◆ **Exercise**: Provide the number of lines in the material below that include the word "height", without any accompanying text.

◆ **Data records**:
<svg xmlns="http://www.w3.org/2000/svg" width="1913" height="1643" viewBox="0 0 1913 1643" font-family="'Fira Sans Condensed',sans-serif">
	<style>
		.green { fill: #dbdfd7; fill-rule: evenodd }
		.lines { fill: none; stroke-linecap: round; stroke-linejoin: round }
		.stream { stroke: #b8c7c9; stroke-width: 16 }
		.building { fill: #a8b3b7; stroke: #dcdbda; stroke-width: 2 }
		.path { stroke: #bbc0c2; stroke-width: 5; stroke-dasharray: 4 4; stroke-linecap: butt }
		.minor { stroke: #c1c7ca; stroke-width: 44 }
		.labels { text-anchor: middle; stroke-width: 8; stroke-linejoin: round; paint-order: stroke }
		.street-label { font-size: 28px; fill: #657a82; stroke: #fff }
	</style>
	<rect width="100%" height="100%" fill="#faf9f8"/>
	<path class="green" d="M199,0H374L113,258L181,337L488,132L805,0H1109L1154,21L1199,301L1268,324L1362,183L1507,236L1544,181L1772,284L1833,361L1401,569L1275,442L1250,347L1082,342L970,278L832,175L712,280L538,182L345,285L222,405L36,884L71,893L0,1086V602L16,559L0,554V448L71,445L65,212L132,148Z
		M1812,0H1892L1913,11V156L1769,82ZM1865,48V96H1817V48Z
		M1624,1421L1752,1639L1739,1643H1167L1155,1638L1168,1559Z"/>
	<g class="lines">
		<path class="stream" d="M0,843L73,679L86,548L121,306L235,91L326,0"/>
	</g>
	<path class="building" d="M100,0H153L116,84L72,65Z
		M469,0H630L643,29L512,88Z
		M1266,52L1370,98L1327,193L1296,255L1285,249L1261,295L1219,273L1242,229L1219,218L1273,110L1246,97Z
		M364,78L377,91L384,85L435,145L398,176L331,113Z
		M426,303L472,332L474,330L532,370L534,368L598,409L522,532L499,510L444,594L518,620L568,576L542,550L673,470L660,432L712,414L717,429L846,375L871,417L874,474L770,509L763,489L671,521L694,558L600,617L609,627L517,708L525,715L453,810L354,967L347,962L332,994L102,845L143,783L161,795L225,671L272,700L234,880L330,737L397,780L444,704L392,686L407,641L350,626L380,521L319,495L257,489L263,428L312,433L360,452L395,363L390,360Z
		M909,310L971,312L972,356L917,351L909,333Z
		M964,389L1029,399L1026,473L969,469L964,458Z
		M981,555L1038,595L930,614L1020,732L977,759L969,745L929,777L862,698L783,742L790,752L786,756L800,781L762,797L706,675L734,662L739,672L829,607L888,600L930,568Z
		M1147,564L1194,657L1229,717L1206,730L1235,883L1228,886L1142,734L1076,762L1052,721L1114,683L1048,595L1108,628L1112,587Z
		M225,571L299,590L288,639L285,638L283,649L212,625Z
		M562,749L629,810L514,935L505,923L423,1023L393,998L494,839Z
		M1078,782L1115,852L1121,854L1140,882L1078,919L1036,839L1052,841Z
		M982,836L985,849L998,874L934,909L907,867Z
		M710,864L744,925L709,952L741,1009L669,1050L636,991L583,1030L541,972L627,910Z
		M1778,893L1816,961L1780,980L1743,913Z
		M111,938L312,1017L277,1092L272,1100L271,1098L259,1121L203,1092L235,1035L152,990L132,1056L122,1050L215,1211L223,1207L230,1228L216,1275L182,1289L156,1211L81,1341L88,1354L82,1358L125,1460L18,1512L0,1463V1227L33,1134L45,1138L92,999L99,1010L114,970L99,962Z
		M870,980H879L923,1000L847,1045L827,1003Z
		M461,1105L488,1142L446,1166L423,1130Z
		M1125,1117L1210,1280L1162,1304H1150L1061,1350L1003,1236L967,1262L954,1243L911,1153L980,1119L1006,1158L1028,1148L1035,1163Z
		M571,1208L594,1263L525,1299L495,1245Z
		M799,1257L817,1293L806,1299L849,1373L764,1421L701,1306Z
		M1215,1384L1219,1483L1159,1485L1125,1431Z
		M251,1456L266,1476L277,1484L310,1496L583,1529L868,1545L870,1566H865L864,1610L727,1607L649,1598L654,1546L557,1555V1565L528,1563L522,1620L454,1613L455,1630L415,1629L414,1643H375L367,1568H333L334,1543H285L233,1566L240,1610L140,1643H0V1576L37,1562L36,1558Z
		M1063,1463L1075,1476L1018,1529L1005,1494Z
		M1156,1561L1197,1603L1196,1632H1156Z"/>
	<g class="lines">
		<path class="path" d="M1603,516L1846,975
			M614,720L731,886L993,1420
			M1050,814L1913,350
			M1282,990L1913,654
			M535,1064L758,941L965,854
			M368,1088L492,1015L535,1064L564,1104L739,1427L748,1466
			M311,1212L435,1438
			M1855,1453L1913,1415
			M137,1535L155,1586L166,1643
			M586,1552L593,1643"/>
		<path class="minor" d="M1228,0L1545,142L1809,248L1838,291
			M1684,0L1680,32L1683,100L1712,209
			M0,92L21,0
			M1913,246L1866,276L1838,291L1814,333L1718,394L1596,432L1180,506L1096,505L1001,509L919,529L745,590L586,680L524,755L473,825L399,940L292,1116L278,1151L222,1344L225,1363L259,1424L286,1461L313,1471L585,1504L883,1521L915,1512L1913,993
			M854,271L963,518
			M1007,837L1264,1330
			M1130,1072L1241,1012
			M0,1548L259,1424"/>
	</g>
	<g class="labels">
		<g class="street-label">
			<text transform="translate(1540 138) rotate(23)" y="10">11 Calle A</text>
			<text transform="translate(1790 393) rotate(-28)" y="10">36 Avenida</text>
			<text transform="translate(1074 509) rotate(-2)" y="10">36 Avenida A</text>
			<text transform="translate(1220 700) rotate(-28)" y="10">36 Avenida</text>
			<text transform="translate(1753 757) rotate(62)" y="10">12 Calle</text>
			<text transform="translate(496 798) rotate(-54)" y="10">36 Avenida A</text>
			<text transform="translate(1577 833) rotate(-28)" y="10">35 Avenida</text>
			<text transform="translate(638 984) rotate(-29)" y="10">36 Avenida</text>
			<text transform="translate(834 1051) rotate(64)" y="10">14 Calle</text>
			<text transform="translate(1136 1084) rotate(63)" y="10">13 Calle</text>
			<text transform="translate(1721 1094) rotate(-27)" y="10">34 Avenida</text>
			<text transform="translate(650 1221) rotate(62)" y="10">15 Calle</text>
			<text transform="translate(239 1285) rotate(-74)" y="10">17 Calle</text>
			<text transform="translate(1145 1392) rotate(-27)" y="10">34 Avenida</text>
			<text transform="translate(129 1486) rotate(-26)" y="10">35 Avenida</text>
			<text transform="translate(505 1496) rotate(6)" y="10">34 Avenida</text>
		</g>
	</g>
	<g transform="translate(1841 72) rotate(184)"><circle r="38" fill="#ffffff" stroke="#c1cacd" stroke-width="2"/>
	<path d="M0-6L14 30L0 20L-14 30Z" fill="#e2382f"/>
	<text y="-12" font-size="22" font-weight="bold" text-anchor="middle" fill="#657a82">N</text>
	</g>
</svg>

◆ **Expected answer**: 2